Instruction:
Copy the stretch of material from its start through the line containing "crop and rotate: left 20.74%, top", renaming "history" to "edit log" and leaving everything else unchanged.
-- START Exercise inputs --
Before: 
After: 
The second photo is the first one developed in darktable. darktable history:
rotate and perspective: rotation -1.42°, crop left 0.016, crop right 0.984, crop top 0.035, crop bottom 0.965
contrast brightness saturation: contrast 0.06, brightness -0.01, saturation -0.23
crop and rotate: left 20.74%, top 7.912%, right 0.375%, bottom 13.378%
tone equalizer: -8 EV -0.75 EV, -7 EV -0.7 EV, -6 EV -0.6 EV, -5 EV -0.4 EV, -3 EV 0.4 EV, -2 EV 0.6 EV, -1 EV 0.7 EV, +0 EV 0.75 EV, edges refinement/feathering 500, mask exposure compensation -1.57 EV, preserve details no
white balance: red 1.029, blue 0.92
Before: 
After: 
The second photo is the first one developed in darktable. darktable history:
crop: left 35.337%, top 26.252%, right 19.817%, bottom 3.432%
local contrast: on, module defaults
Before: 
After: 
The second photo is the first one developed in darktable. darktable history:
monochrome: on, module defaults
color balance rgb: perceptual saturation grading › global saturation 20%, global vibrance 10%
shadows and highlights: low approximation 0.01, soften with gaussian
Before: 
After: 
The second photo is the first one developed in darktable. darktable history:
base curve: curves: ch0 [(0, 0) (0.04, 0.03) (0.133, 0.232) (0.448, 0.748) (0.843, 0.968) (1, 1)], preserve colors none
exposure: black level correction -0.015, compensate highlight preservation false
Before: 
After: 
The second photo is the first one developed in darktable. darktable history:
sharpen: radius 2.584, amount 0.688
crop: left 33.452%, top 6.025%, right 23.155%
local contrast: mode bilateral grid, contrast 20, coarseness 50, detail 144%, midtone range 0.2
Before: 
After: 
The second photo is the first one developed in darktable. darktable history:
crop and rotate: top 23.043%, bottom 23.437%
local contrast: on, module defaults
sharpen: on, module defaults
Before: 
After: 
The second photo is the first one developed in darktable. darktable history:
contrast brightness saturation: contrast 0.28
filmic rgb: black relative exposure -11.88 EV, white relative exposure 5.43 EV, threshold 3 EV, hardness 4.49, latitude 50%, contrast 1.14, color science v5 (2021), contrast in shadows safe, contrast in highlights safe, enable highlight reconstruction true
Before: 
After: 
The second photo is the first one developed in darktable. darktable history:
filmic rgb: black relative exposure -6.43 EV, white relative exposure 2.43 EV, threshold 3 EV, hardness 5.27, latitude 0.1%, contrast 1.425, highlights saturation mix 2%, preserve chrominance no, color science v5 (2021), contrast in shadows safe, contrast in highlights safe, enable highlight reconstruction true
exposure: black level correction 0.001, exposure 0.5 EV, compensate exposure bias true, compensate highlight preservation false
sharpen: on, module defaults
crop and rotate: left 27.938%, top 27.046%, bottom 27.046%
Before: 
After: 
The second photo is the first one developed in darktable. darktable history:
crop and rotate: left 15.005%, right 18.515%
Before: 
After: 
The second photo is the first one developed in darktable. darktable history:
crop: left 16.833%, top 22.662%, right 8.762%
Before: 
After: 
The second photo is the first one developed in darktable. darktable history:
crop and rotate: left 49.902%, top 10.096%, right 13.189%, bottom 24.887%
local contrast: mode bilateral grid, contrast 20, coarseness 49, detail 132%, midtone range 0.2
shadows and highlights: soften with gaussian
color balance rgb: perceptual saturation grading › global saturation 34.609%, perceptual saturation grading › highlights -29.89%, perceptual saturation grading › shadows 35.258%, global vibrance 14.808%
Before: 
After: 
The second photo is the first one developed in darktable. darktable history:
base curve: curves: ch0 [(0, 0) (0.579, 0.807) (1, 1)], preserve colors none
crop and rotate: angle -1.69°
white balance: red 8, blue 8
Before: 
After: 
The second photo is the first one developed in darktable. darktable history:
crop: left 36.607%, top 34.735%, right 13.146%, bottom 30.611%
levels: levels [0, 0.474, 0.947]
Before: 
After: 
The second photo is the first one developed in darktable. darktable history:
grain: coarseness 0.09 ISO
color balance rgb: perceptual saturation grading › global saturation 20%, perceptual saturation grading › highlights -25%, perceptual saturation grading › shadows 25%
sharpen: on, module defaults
-- END Exercise inputs --
Written response:
Before: 
After: 
The second photo is the first one developed in darktable. darktable edit log:
rotate and perspective: rotation -1.42°, crop left 0.016, crop right 0.984, crop top 0.035, crop bottom 0.965
contrast brightness saturation: contrast 0.06, brightness -0.01, saturation -0.23
crop and rotate: left 20.74%, top 7.912%, right 0.375%, bottom 13.378%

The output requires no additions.